One technicality to settle is whether the multinomial formula has a "mathematical" proof. Combinatorics and probability are topics that have long history. They were investigated before the modern standards of mathematics were established. In introductory courses, it is traditional (and perhaps wise) not to teach topics in a precise way and to rely on non-mathematical arguments that appeal to our intuitions about applying mathematics to particular situations.

For such an intuitive argument, imagine that we have a list of ##n## distinct names and spreadsheet with ##n## columns. We write down all possible permutations of the names by filling out ##n!## lines of the spreadsheet.

Next we arbitrarily stipulate that the the names in first ##n_1## columns will correspond to the selection of ##n_1## items to be in "set 1", the names in the next ##n_2## columns will correspond to the selection of items to be in "set 2" and the last ##n_3## columns will correspond to the selection of items in "set 3".

Although we don't know how many different sets are defined in this manner, we can imagine making a list of the different triplets of sets by tedious clerical work. We create a second spreadsheet with ##n## columns. We look at each line of the first spreadsheet. If the line defines sets that are not listed on the second spreadsheet, we copy it to the second spreadsheet. If the line lists sets that are already on the second spreadsheet, we don't copy it. (The order in which names are listed in a set doesn't matter. We don't copy lines that define sets that are already listed when the lines merely list names in a different order.)

When we are finished, the second spread sheet contains one line for each distinct "way" of picking items to be in the sets. (You will find that in discussing combinatorial problems, the word "way" is often used. It has different meanings depending on what problem is considered.)

For each line on the second spreadsheet, how many lines on the first spreadsheet represent the same assignment of names to sets? Can you see intuitively that each line on the second spreadsheet is one of ##n_1! n_2! n_3!## lines that represent assigning names that create the same 3 sets?

The number of lines ##W## on the second spreadsheet is the answer for the numbers of "ways" to do what we want.

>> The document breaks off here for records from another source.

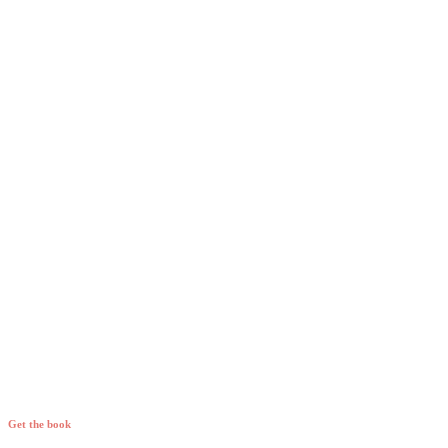
Get the book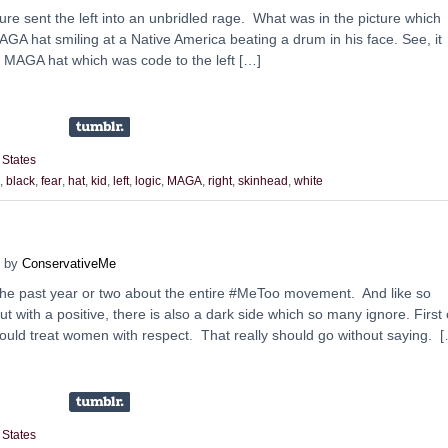
ture sent the left into an unbridled rage. What was in the picture which
GA hat smiling at a Native America beating a drum in his face. See, it
a MAGA hat which was code to the left […]
 States
,
black
,
fear
,
hat
,
kid
,
left
,
logic
,
MAGA
,
right
,
skinhead
,
white
by
ConservativeMe
 the past year or two about the entire #MeToo movement. And like so
t with a positive, there is also a dark side which so many ignore. First 
should treat women with respect. That really should go without saying. 
 States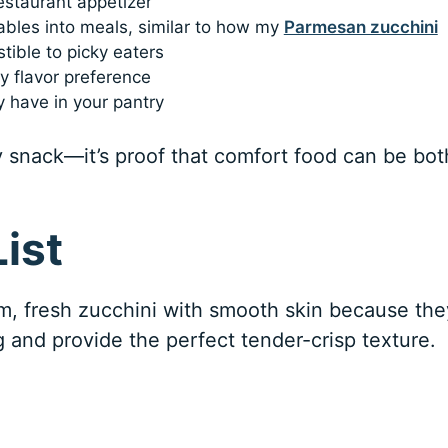
restaurant appetizer
ables into meals, similar to how my
Parmesan zucchini
tible to picky eaters
 flavor preference
y have in your pantry
hy snack—it’s proof that comfort food can be bot
ist
m, fresh zucchini with smooth skin because the
g and provide the perfect tender-crisp texture.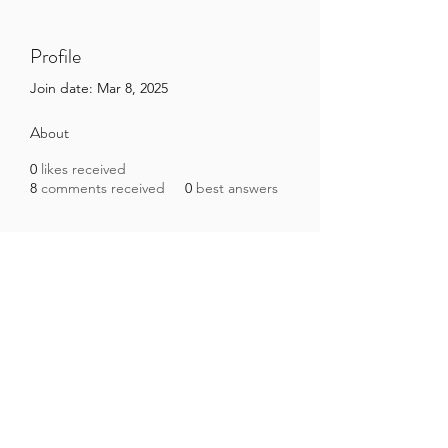
Profile
Join date: Mar 8, 2025
About
0
likes received
8
comments received
0
best answers
Brazilian Microbiome Project
contact@brmicrobiome.org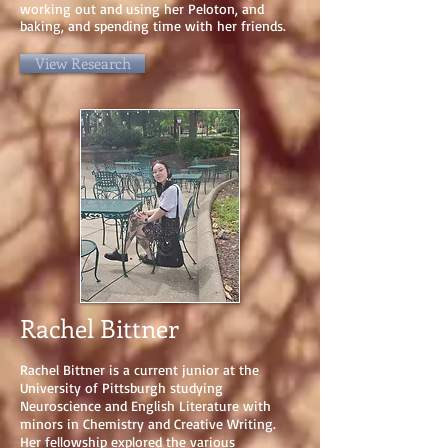
working out and using her Peloton, and
baking, and spending time with her friends.
View Research
Rachel Bittner
Rachel Bittner is a current junior at the
University of Pittsburgh studying
Neuroscience and English Literature with
minors in Chemistry and Creative Writing.
Her fellowship explored the various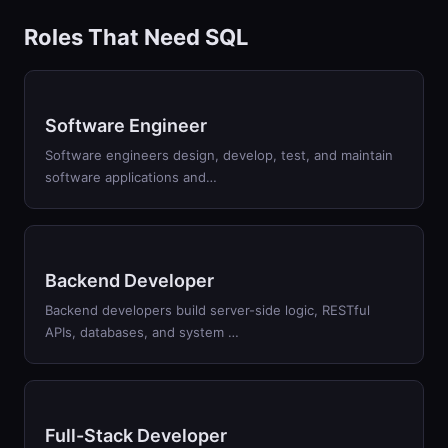
Roles That Need SQL
Software Engineer
Software engineers design, develop, test, and maintain
software applications and…
Backend Developer
Backend developers build server-side logic, RESTful
APIs, databases, and system …
Full-Stack Developer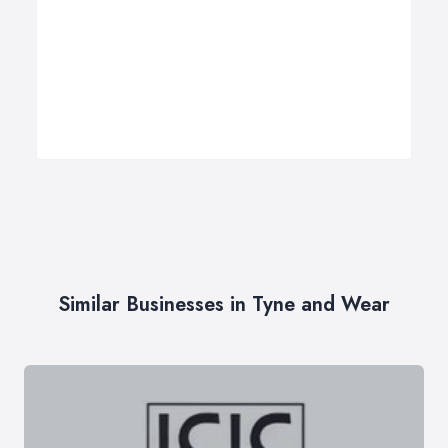
Similar Businesses in Tyne and Wear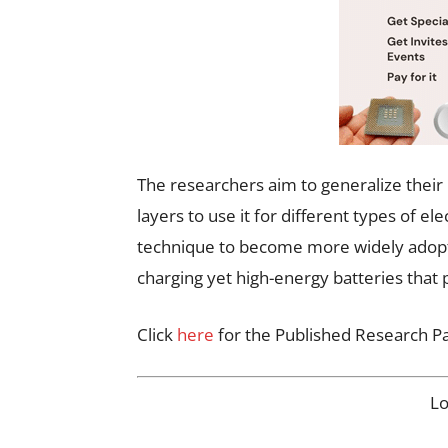
The researchers aim to generalize their
layers to use it for different types of e
technique to become more widely adopted
charging yet high-energy batteries that 
Click
here
for the Published Research P
L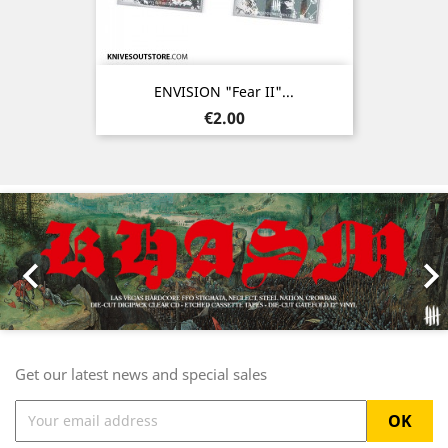
ENVISION "Fear II"...
Price
€2.00
Previous
Nex

Get our latest news and special sales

Each of the ##W## lines is one of ##n_1! n_2! n_3!## lines in the first spreadsheet that define the same "way". There are ##n!## lines on the first spreadsheet. So ##(W)( n_1! n_2! n_3!) = n!## and ##W = \frac{n!}{n_1!n_2!n_3!}##.
  • #4
One way to approach multinomial is to do binomial first and expand on it. For example assume we have two possibilities then out of n tries, there are ##\binom{n}{k}=\frac{n!}{k!(n-k)!}## ways of getting k outcomes for the first (or second) possibility. Next assume the first possibility has two cases within the k possibilities, then the first case has ##\binom{k}{j}=\frac{k!}{j!(k-j)!}## ways of getting j outcomes. Combining we have ##\frac{n!}{j!m!i!}## where m=k-j and i=n-k. Note i+j+m=n for the trinomial.